Digitalisierung in Orthopädie schreitet voran: Assistenzsystem hilft beim Operieren der „Knieprothese 2.0“
„Die Orthopädie wird zunehmend individualisierter, die Behandlung wird auf die*den jeweilige*n Patient*in maßgeschneidert. Wir haben 2019 erstmals eine maßgeschneiderte Individual-Schulterprothese implantiert und sind zahlenmäßig einer der Hauptanwender dieser Sonderanfertigungen. Auch die Augmented Reality hat in die Endoprothetik Einzug gefunden, wir sind das einzige Ausbildungszentrum der sog. Nextar Technologie für Schulterendoprothetik in Österreich und werden regelmäßig von Gastärzt*innen aus dem Ausland besucht. Die Implantate werden sich in naher Zukunft wohl nicht fundamental ändern, aber in der Implantationstechnik und in der digitalen Instrumentierung wird es einen Schub nach vorne geben“, so Prim. Prof. DDr. Ortmaier.

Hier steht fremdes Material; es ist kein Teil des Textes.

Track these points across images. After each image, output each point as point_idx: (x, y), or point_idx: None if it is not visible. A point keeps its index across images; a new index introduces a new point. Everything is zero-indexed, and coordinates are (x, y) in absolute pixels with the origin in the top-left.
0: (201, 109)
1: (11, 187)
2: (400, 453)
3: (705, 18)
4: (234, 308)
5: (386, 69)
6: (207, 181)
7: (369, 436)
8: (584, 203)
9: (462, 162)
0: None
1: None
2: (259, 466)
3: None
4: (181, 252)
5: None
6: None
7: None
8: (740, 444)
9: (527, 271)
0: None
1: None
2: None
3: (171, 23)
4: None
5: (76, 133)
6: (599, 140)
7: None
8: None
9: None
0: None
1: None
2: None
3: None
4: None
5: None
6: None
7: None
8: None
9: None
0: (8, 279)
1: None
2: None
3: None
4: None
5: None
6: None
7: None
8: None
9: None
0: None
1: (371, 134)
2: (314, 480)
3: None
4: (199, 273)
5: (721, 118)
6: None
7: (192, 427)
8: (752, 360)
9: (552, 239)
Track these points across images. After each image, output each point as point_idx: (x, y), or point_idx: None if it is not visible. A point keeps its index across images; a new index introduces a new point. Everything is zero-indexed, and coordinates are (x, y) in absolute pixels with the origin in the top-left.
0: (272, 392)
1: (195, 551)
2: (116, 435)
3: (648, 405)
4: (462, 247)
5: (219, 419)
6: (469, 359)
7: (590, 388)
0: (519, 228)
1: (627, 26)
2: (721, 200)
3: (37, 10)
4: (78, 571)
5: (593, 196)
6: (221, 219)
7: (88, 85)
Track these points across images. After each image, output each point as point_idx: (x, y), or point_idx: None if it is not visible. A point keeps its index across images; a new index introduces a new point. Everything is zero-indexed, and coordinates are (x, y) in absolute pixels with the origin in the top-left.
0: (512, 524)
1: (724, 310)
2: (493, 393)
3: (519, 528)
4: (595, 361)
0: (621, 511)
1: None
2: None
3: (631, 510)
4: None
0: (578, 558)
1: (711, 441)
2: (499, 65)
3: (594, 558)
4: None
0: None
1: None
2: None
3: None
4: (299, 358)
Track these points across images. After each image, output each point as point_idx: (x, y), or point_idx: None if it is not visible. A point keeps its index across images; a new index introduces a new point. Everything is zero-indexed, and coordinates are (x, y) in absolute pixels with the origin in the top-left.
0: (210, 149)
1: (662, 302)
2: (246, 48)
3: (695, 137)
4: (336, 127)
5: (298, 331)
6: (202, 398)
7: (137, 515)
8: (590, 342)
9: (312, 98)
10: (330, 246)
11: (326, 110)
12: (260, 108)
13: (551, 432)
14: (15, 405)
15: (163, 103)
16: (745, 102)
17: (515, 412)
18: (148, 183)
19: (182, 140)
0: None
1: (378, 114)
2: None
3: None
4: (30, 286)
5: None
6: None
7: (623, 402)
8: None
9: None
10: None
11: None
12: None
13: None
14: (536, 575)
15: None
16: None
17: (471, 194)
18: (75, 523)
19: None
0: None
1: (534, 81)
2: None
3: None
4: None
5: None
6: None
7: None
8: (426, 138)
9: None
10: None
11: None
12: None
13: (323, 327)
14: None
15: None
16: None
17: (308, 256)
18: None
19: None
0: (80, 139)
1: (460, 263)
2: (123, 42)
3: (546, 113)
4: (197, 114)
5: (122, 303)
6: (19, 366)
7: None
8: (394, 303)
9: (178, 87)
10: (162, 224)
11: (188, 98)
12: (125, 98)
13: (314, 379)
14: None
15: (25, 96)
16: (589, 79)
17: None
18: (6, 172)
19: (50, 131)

Einen nächsten Schritt in Richtung Digitalisierung geht die Orthopädie am Ordensklinikum Linz mit dem OP-Assistenzsystem „Velys“, einer nur ca. 17 Kilogramm schweren digitalen Instrumentalisierungshilfe zur Implantatsetzung mit einer montierten Säge am Gerät, daneben stehen eine Hochfrequenz-Kamera und ein Monitor. Das neue an der Technik: Das Implantat und die Position des Implantates können mittels Sensoren am Bein direkt während der OP geplant und am Monitor angezeigt werden. Zudem wird die Weichteilspannung von Muskeln, Sehnen und Bändern rund um das Gelenk in die Planung miteinbezogen. Dadurch kann die optimale Position des Implantates für den jeweiligen Patienten individuell gewählt werden.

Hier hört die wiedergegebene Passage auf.